College of Science and Health Theses and Dissertations

Date of Award

Summer 8-20-2017

Degree Type


Degree Name

Doctor of Nursing Practice (DNP)



First Advisor

Bernadette Roche

Second Advisor

Karen Kapanke


Background: Anesthesia practitioners are familiar with awareness with recall (AWR) as a phenomenon, however, research has shown it is inadequately assessed, evaluated, and treated in patients receiving general anesthesia leading to significant undesired sequela.

Objectives: The purpose of this quality improvement project (QIP) was to attempt to improve the perceived knowledge and comfort of anesthesia practitioners relative to the assessment, evaluation, and treatment of patients with AWR, thus, closing the gap between knowledge and practice.
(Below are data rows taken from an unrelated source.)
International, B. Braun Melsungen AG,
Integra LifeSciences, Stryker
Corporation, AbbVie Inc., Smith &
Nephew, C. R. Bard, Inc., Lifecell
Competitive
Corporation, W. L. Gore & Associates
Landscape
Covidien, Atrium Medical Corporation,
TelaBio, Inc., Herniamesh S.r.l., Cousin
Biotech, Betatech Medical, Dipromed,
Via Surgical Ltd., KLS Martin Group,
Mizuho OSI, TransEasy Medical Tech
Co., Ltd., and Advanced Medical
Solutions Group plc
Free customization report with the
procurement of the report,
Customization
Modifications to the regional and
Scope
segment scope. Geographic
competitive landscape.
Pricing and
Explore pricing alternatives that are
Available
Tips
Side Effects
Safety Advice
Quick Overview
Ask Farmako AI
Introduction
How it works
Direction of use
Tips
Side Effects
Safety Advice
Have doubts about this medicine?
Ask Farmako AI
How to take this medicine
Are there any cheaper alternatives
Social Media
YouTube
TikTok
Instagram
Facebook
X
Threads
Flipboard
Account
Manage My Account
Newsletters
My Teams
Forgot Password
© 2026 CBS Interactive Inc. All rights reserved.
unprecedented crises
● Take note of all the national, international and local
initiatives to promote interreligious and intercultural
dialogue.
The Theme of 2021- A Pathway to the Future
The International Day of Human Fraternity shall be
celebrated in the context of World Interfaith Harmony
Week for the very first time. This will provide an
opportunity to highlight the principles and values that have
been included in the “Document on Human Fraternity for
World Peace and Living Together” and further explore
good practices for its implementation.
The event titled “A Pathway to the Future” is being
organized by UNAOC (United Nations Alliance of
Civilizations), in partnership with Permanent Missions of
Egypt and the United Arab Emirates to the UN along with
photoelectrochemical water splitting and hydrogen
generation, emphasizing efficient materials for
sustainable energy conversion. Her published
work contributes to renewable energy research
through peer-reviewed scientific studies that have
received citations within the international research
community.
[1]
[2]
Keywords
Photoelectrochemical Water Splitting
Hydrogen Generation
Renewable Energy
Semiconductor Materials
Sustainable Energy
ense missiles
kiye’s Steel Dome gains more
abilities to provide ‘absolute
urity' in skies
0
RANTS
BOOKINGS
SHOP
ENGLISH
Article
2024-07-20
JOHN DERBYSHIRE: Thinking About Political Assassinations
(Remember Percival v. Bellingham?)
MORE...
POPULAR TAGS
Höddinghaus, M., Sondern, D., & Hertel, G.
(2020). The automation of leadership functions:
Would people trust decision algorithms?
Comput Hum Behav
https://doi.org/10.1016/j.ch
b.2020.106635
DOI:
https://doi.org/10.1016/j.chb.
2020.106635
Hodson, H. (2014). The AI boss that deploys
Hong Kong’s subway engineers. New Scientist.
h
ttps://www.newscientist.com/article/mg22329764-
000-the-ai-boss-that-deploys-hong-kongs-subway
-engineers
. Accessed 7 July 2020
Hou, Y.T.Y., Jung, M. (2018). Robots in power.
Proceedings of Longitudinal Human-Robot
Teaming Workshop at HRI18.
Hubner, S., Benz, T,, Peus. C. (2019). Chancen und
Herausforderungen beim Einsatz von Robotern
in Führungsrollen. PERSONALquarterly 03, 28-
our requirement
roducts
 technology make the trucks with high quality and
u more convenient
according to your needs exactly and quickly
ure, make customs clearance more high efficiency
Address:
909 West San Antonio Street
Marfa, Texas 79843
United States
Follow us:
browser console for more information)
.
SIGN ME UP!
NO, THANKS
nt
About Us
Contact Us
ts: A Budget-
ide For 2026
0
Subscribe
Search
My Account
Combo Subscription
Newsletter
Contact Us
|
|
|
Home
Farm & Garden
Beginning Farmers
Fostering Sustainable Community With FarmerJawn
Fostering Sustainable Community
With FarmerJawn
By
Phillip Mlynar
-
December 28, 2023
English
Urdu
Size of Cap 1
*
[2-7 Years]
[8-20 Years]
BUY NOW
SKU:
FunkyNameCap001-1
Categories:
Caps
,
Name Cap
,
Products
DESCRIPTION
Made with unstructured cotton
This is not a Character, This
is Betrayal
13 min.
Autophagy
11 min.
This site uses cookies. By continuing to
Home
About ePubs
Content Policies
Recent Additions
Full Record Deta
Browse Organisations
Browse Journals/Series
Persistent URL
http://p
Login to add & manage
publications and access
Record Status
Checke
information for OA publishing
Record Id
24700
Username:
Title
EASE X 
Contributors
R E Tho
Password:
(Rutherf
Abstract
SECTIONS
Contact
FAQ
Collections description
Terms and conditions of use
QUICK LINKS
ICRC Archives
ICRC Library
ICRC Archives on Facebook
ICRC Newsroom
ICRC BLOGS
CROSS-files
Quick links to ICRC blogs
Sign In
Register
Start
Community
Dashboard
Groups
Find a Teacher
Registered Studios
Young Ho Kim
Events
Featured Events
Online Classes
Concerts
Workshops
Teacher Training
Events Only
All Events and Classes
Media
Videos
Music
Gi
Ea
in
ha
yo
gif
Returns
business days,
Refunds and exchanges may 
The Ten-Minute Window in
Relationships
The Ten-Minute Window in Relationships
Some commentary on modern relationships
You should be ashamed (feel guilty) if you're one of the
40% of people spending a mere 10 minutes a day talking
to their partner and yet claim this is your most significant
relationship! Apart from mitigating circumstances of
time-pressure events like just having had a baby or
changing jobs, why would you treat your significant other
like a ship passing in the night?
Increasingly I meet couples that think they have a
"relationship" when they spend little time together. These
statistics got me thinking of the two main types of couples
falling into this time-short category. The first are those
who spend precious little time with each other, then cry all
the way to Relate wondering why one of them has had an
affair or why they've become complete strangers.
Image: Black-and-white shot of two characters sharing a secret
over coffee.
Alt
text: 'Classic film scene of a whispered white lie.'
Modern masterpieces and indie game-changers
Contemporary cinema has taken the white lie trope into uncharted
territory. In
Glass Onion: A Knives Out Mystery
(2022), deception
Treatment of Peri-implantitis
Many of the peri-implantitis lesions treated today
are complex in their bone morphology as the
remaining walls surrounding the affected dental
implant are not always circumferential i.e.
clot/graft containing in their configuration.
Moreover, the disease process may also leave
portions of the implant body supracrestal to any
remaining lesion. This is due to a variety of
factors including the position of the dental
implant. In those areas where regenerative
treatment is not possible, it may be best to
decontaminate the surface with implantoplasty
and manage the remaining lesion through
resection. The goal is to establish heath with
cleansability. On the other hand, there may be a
Method: The sample consisted of 150 anesthesia practitioners from the Northshore University HealthSystem. Pre-and post-test Likert-type surveys were used and uploaded into Qualtrics to maintain anonymity and SPSS for analysis.

Results: At pre-test, the overall perceived knowledge, comfort and attitudes on AWR (M = 2.59; SD = 0.45) was suboptimal for current practice. At post-test, the overall perceived knowledge, comfort and attitudes on AWR (M = 3.41; SD = .29) was optimal. A perceived knowledge subset analysis resulted (M = 13.71; SD = 2.61, respectively) and Cohen d statistics (d = 1.466), Cronbach’s alpha coefficient was 0.72. A perceived comfort subset analysis resulted (M = 3.71; SD = 1.86, respectively) and Cohen d statistics (d = 1.17), Cronbach’s alpha coefficient for this subscale was 0.85. Attitudes towards AWR had an inadequate Cronbach's alpha coefficient value of less than 0.7. No subset analysis was performed.

Conclusion: The results showed improved perceived knowledge and comfort of assessment, evaluation and treatment of AWR. This is a useful indicator for communication and training needs in the initiation of our educational program as a standard protocol in a local practice setting.